I cannot but feel that to affirm a judgment for Mrs. McLellan would do violence to the jurisprudence of tihis state and of the United States, which jurisprudence is, in my opinion, well expressed in the following:
“Statutes and municipal ordinances in every jurisdiction prescribe specifically the duty of railway corporations in respect to railway crossings; but no failure on the part of the railroad company to do its duty will excuse any.one from using the senses of sight and hearing upon approaching a railway crossing, and, whenever the due 'use of either sense would have enabled the injured person to escape the danger, the injury is conclusive evidence of negligence, without any reference to the railroad’s failure to perform its duty.” Brown vs. T. & P. Ry. Co., 42 La. Ann. 350, 7 So. 682, 684, 21 Am. St. Rep. 374.

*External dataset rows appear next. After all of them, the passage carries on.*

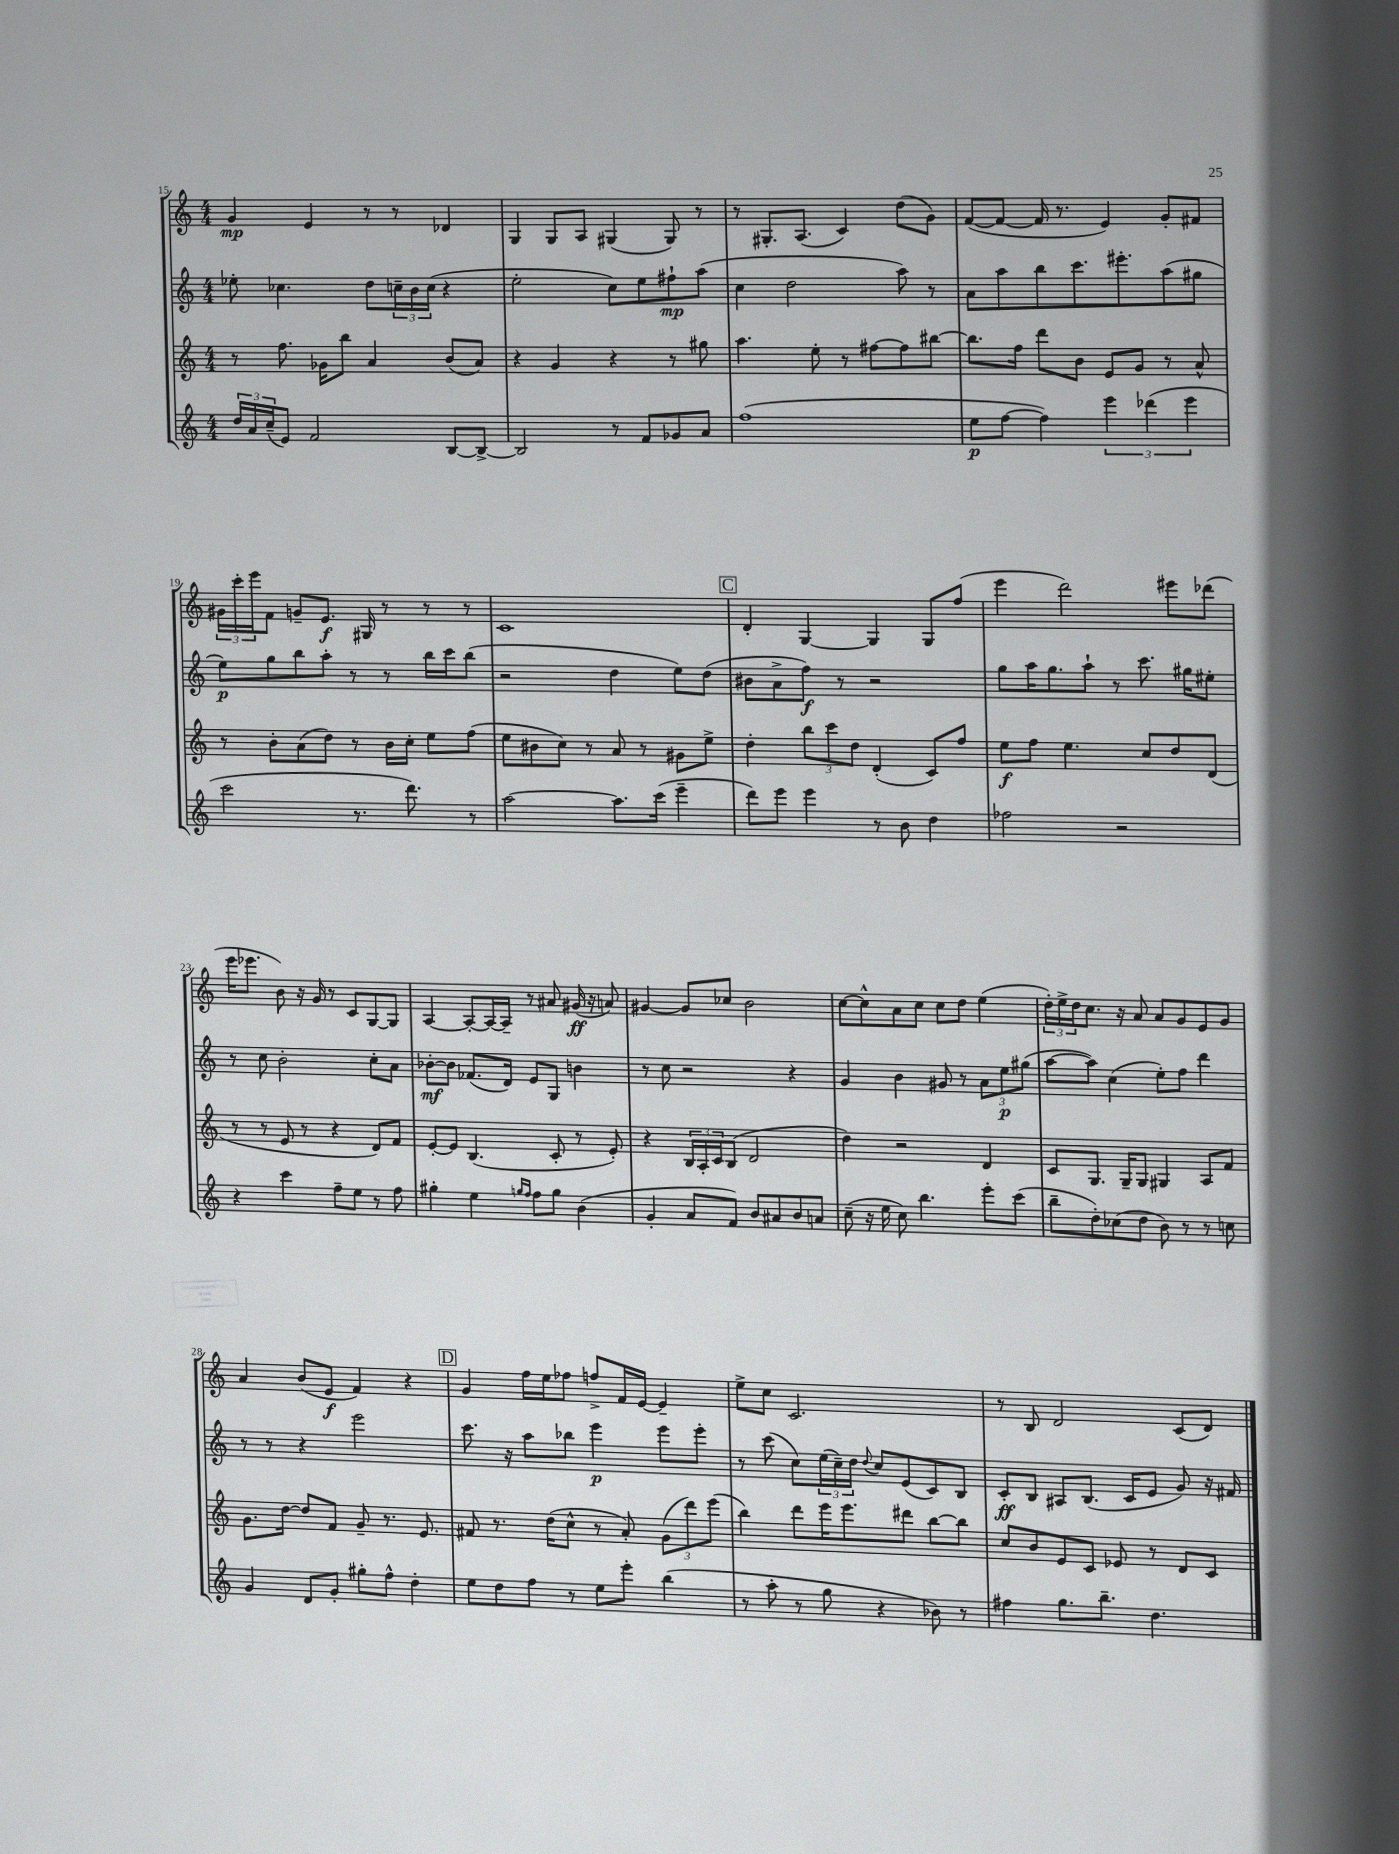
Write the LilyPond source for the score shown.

<<
\new StaffGroup <<
\new Staff = "s0" {
    \clef treble \key c \major \numericTimeSignature \time 4/4
    g'4\mp e'4 r8 r8 des'4 |
    g4 g8 a8 gis4( gis8) r8 |
    r8 gis8.-. a8.( c'4) d''8( g'8) |
    f'8~( f'8~ f'16 r8. e'4) g'8-. fis'8 |
    \tuplet 3/2 { gis'16 c'''16-. e'''16 } f'8 g'8-- e'8.\f gis16 r8 r8 r8 |
    c'1 |
    \mark \markup { \box "C" } d'4-. g4~ g4 g8 f''8( |
    e'''4 d'''2) eis'''8 des'''8( |
    e'''16 ees'''8. b'8) r16 g'16 r8 c'8 g8~ g8 |
    a4~ a8~-. a16~ a16-- r8 ais'8 gis'16\ff( r16 a'8) |
    gis'4~ gis'8 ces''8 b'2 |
    c''8~ c''8-^ a'8 c''8 c''8 d''8 e''4( |
    \tuplet 3/2 { d''16-.) e''16-> d''16 } c''8. r16 a'8 a'8 g'8 e'8 g'8 |
    a'4 b'8( e'8\f f'4) r4 |
    \mark \markup { \box "D" } g'4 f''16 e''16 fes''8 f''8-> f'16 e'16~ e'4-- |
    e''8-> c''8 c'2. |
    r8 b8 d'2 c'8( d'8) \bar "|." |
}
\new Staff = "s1" {
    \clef treble \key c \major \numericTimeSignature \time 4/4
    ees''8-. ces''4. d''8 \tuplet 3/2 { c''16-- b'16 c''16( } r4 |
    e''2-. c''8) e''8 fis''8-!\mp a''8( |
    c''4 d''2 a''8) r8 |
    a'8 a''8 b''8 c'''8. eis'''8.-. a''8( gis''8 |
    e''8\p) g''8 b''8 a''8-. r8 r8 b''16 c'''16 b''8( |
    r2 d''4 e''8) d''8( |
    \mark \markup { \box "C" } bis'8 a'8-> f''8\f) r8 r2 |
    g''8 a''16 g''8. a''8-! r8 c'''8. gis''16 eis''8-. |
    r8 c''8 b'2-. c''8-. a'8 |
    bes'8~-.\mf bes'8 fes'8.( d'16) e'8 g8 b'4 |
    r8 c''8 r2 r4 |
    g'4 b'4 gis'8 r8 \tuplet 3/2 { a'8 e''8\p gis''8( } |
    a''8~ a''8) c''4( e''8-.) f''8 d'''4 |
    r8 r8 r4 e'''2 |
    \mark \markup { \box "D" } c'''8. r16 a''8 bes''8 e'''4\p e'''8 e'''8-. |
    r8 c'''8( c''8) \tuplet 3/2 { e''16( c''16--) d''16 } \appoggiatura { d''8 } c''8 e'8( c'8) b8 |
    c'8-.\ff b8 ais8 b8.( c'16 e'8 g'8) r16 fis'16 \bar "|." |
}
\new Staff = "s2" {
    \clef treble \key c \major \numericTimeSignature \time 4/4
    r8 f''8. ges'16 b''8 a'4 b'8( a'8) |
    r4 g'4 r4 r8 gis''8 |
    a''4. e''8-. r8 fis''8~ fis''8 bis''8~ |
    bis''8. f''16 d'''8 b'8 e'8 g'8 r8 a'8-^ |
    r8 b'8-. a'8( d''8) r8 b'16 c''16-. e''8 f''8( |
    e''8 bis'8 c''8) r8 a'8 r8 gis'8 e''8-> |
    \mark \markup { \box "C" } d''4-. \tuplet 3/2 { b''8 c'''8 d''8 } d'4-.( c'8) f''8 |
    e''8\f f''8 e''4. c''8 d''8 d'8( |
    r8 r8 e'8 r8 r4 d'8) f'8 |
    e'8~-. e'8 b4.( c'8-. r8 e'8-.) |
    r4 \tuplet 3/2 { b16 a16-. c'16 } b8( d'2 |
    d''4) r2 d'4 |
    c'8 g8. g16-- g8 gis4 a8 f'8 |
    g'8. d''16~ d''8 f'8 g'8-- r8. e'8. |
    \mark \markup { \box "D" } fis'8 r8. d''16( c''8-^ r8 a'8-.) \tuplet 3/2 { g'8( d'''8) e'''8( } |
    b''4) d'''8 e'''16 e'''8. dis'''8 b''8~ b''8 |
    c''8 b'8 e'8 c'8 ees'8 r8 d'8 c'8 \bar "|." |
}
\new Staff = "s3" {
    \clef treble \key c \major \numericTimeSignature \time 4/4
    \tuplet 3/2 { d''16 a'16 c''16--( } e'8) f'2 b8~ b8~-> |
    b2 r8 f'8 ges'8 a'8 |
    f''1( |
    e''8\p f''8~ f''4) \tuplet 3/2 { e'''4 des'''4( e'''4 } |
    c'''2 r8. d'''8.) r8 |
    a''2~ a''8. c'''16( e'''4-- |
    \mark \markup { \box "C" } d'''8) e'''8 e'''4 r8 b'8 d''4 |
    fes''2 r2 |
    r4 c'''4 f''8-- e''8 r8 f''8 |
    gis''4-. e''4 \grace { g''16 f''16 } f''8 g''8 b'4( |
    g'4-. a'8 f'8) b'8 ais'8 b'8 a'8 |
    c''8--( r16 e''16 c''8) b''4. e'''8-. c'''8( |
    b''8-- d''8-.) ces''8( d''8 b'8) r8 r8 c''8 |
    g'4 d'8 g'8-. gis''8-. f''8-^ d''4-. |
    \mark \markup { \box "D" } e''8 d''8 f''8 r8 e''8 e'''8-. b''4( |
    r8 a''8-. r8 g''8 r4 bes'8) r8 |
    fis''4 g''8. b''8.-- d''4. \bar "|." |
}
>>
>>
\layout { \context { \Score currentBarNumber = #15 } }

“When a man goes upon a railroad track he knows that he goes to a place where he will be killed if a train comes upon him before he is clear of the track. He knows that he must stop for the train not the train stop for him.” B. & O. R. R. Co. vs. Goodman, 275 U. S. 66, 48 S. Ct. 24, 25, 72 L. Ed. 167, 56 A. L. R. 645.
As to Mr. McLellan, the legal situation is different. The negligence of his wife as the driver of the car is not chargeable to him. Churchill vs. T. & P. Ry. Co., 151 La. 726, 92 So. 314; Vitale vs. Checker Cab Co., 7 La. App. 653; Daull vs. N. O. Ry. & Light Co., 147 La. 1012, 86 So. 477; Southern Surety Co. vs. M. L. & T. R. R. & S. S. Co., 6 La. App. 575.
Of course, as was recognized in the Churchill case, there may be and there often are circumstances under which a guest in an automobile is guilty of negligence independent of that of the driver: for instance, where the driver is plainly incompetent, or is manifestly intoxicated, or guilty of such continuous recklessness as to demand remonstrance or protest from any ordinarily prudent person. But these circumstances do not seem to have been present here.
I therefore concur in the decree amending and affirming the judgment in favor of Mr. McLellan, but respectfully dissent from the decree amending and affirming the judgment in favor of Mrs. McLellan.